Management of Statin-Associated Myopathy
- The study by 4 suggests that potential strategies for managing statin-associated myopathy include using the same statin at a lower dose, initiating fluvastatin XL 80 mg daily or rosuvastatin intermittently in low dose (5-10mg), combined usually with ezetimibe 10mg daily.
- In patients who fail these approaches, non-statin lipid-lowering drugs, such as ezetimibe or colesevelam, may be necessary 4.

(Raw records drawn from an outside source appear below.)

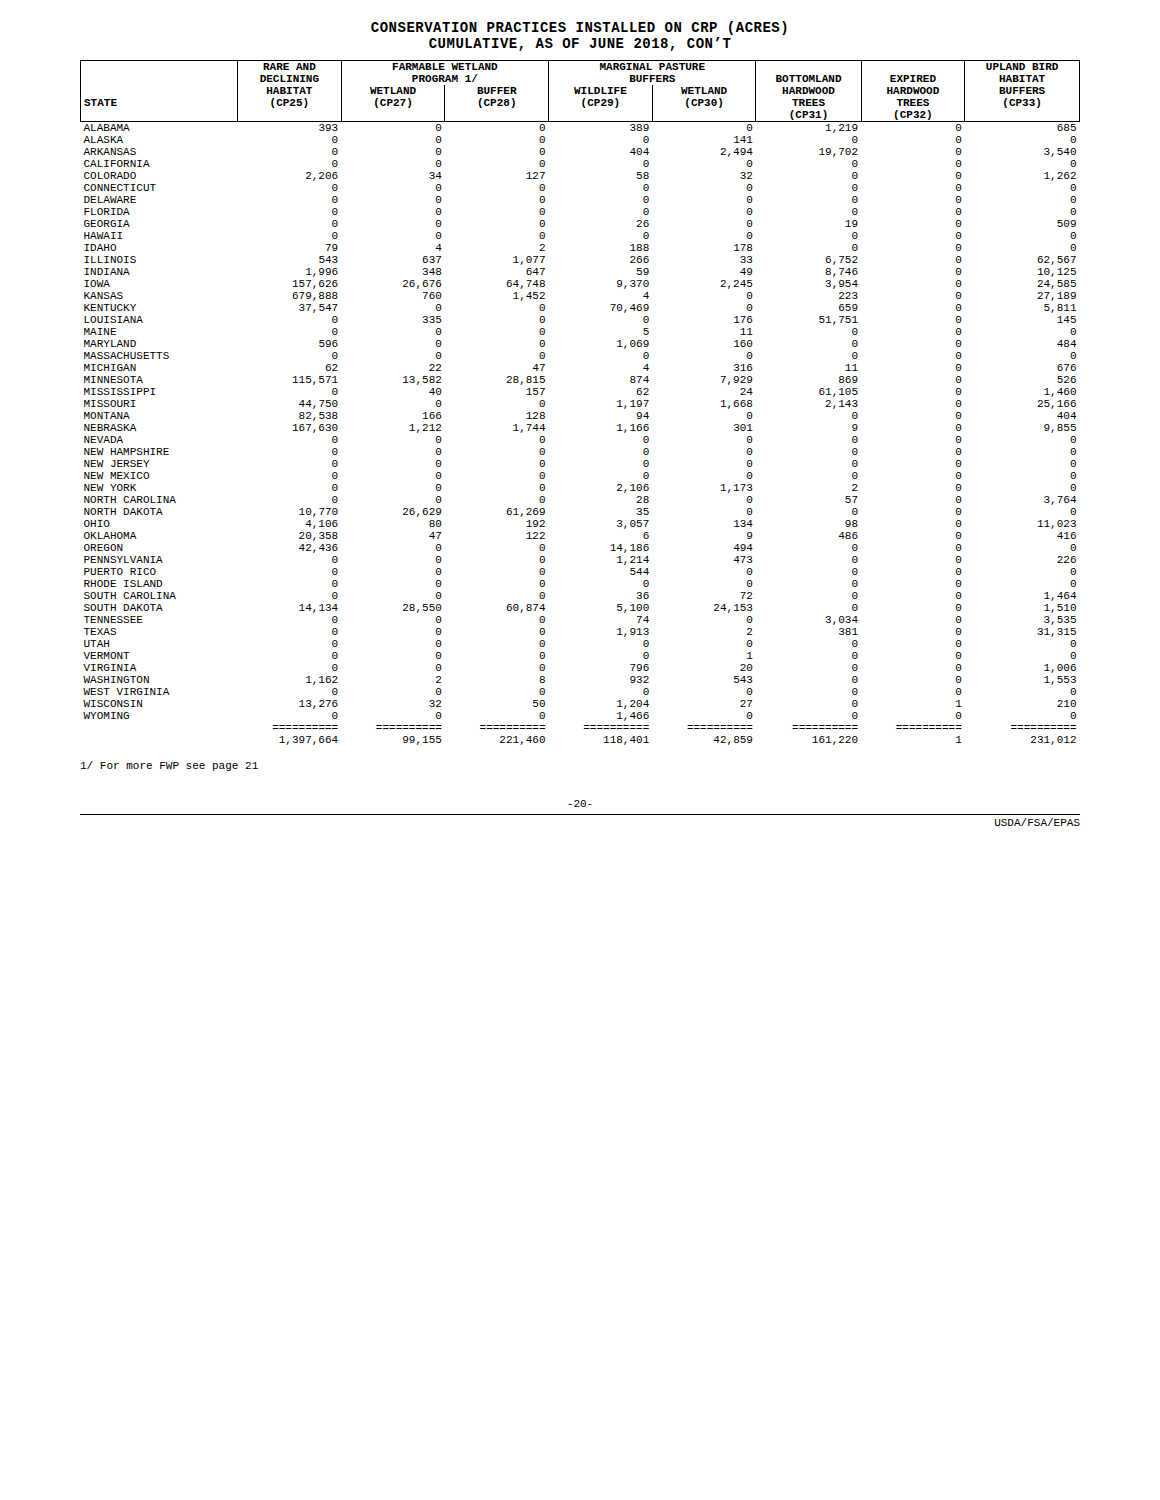CONSERVATION PRACTICES INSTALLED ON CRP (ACRES)
CUMULATIVE, AS OF JUNE 2018, CON’T
| | RARE AND | FARMABLE WETLAND | MARGINAL PASTURE | | | UPLAND BIRD |
| --- | --- | --- | --- | --- | --- | --- |
| | DECLINING | PROGRAM 1/ | BUFFERS | BOTTOMLAND | EXPIRED | HABITAT |
| | HABITAT | WETLAND | BUFFER | WILDLIFE | WETLAND | HARDWOOD | HARDWOOD | BUFFERS |
| STATE | (CP25) | (CP27) | (CP28) | (CP29) | (CP30) | TREES | TREES | (CP33) |
| | | | | | | (CP31) | (CP32) | |
| ALABAMA | 393 | 0 | 0 | 389 | 0 | 1,219 | 0 | 685 |
| ALASKA | 0 | 0 | 0 | 0 | 141 | 0 | 0 | 0 |
| ARKANSAS | 0 | 0 | 0 | 404 | 2,494 | 19,702 | 0 | 3,540 |
| CALIFORNIA | 0 | 0 | 0 | 0 | 0 | 0 | 0 | 0 |
| COLORADO | 2,206 | 34 | 127 | 58 | 32 | 0 | 0 | 1,262 |
| CONNECTICUT | 0 | 0 | 0 | 0 | 0 | 0 | 0 | 0 |
| DELAWARE | 0 | 0 | 0 | 0 | 0 | 0 | 0 | 0 |
| FLORIDA | 0 | 0 | 0 | 0 | 0 | 0 | 0 | 0 |
| GEORGIA | 0 | 0 | 0 | 26 | 0 | 19 | 0 | 509 |
| HAWAII | 0 | 0 | 0 | 0 | 0 | 0 | 0 | 0 |
| IDAHO | 79 | 4 | 2 | 188 | 178 | 0 | 0 | 0 |
| ILLINOIS | 543 | 637 | 1,077 | 266 | 33 | 6,752 | 0 | 62,567 |
| INDIANA | 1,996 | 348 | 647 | 59 | 49 | 8,746 | 0 | 10,125 |
| IOWA | 157,626 | 26,676 | 64,748 | 9,370 | 2,245 | 3,954 | 0 | 24,585 |
| KANSAS | 679,888 | 760 | 1,452 | 4 | 0 | 223 | 0 | 27,189 |
| KENTUCKY | 37,547 | 0 | 0 | 70,469 | 0 | 659 | 0 | 5,811 |
| LOUISIANA | 0 | 335 | 0 | 0 | 176 | 51,751 | 0 | 145 |
| MAINE | 0 | 0 | 0 | 5 | 11 | 0 | 0 | 0 |
| MARYLAND | 596 | 0 | 0 | 1,069 | 160 | 0 | 0 | 484 |
| MASSACHUSETTS | 0 | 0 | 0 | 0 | 0 | 0 | 0 | 0 |
| MICHIGAN | 62 | 22 | 47 | 4 | 316 | 11 | 0 | 676 |
| MINNESOTA | 115,571 | 13,582 | 28,815 | 874 | 7,929 | 869 | 0 | 526 |
| MISSISSIPPI | 0 | 40 | 157 | 62 | 24 | 61,105 | 0 | 1,460 |
| MISSOURI | 44,750 | 0 | 0 | 1,197 | 1,668 | 2,143 | 0 | 25,166 |
| MONTANA | 82,538 | 166 | 128 | 94 | 0 | 0 | 0 | 404 |
| NEBRASKA | 167,630 | 1,212 | 1,744 | 1,166 | 301 | 9 | 0 | 9,855 |
| NEVADA | 0 | 0 | 0 | 0 | 0 | 0 | 0 | 0 |
| NEW HAMPSHIRE | 0 | 0 | 0 | 0 | 0 | 0 | 0 | 0 |
| NEW JERSEY | 0 | 0 | 0 | 0 | 0 | 0 | 0 | 0 |
| NEW MEXICO | 0 | 0 | 0 | 0 | 0 | 0 | 0 | 0 |
| NEW YORK | 0 | 0 | 0 | 2,106 | 1,173 | 2 | 0 | 0 |
| NORTH CAROLINA | 0 | 0 | 0 | 28 | 0 | 57 | 0 | 3,764 |
| NORTH DAKOTA | 10,770 | 26,629 | 61,269 | 35 | 0 | 0 | 0 | 0 |
| OHIO | 4,106 | 80 | 192 | 3,057 | 134 | 98 | 0 | 11,023 |
| OKLAHOMA | 20,358 | 47 | 122 | 6 | 9 | 486 | 0 | 416 |
| OREGON | 42,436 | 0 | 0 | 14,186 | 494 | 0 | 0 | 0 |
| PENNSYLVANIA | 0 | 0 | 0 | 1,214 | 473 | 0 | 0 | 226 |
| PUERTO RICO | 0 | 0 | 0 | 544 | 0 | 0 | 0 | 0 |
| RHODE ISLAND | 0 | 0 | 0 | 0 | 0 | 0 | 0 | 0 |
| SOUTH CAROLINA | 0 | 0 | 0 | 36 | 72 | 0 | 0 | 1,464 |
| SOUTH DAKOTA | 14,134 | 28,550 | 60,874 | 5,100 | 24,153 | 0 | 0 | 1,510 |
| TENNESSEE | 0 | 0 | 0 | 74 | 0 | 3,034 | 0 | 3,535 |
| TEXAS | 0 | 0 | 0 | 1,913 | 2 | 381 | 0 | 31,315 |
| UTAH | 0 | 0 | 0 | 0 | 0 | 0 | 0 | 0 |
| VERMONT | 0 | 0 | 0 | 0 | 1 | 0 | 0 | 0 |
| VIRGINIA | 0 | 0 | 0 | 796 | 20 | 0 | 0 | 1,006 |
| WASHINGTON | 1,162 | 2 | 8 | 932 | 543 | 0 | 0 | 1,553 |
| WEST VIRGINIA | 0 | 0 | 0 | 0 | 0 | 0 | 0 | 0 |
| WISCONSIN | 13,276 | 32 | 50 | 1,204 | 27 | 0 | 1 | 210 |
| WYOMING | 0 | 0 | 0 | 1,466 | 0 | 0 | 0 | 0 |
| | ========== | ========== | ========== | ========== | ========== | ========== | ========== | ========== |
| | 1,397,664 | 99,155 | 221,460 | 118,401 | 42,859 | 161,220 | 1 | 231,012 |
1/ For more FWP see page 21
-20-
USDA/FSA/EPAS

- The study by 6 highlights the importance of monitoring CK levels and anti-3-hydroxy-3-methylglutaryl-coenzyme A reductase (anti-HMGCR) antibody in patients with suspected statin-associated immune-mediated necrotizing myopathy (IMNM).
Monitoring and Follow-up
- The study by 7 suggests that CK values show great variability among individuals, and some athletes are low responders to physical training, with chronically low CK serum levels.
- In patients with hyperckemia, CK levels should be monitored regularly, and the patient should be followed up clinically to assess for any changes in symptoms or CK levels 3, 4.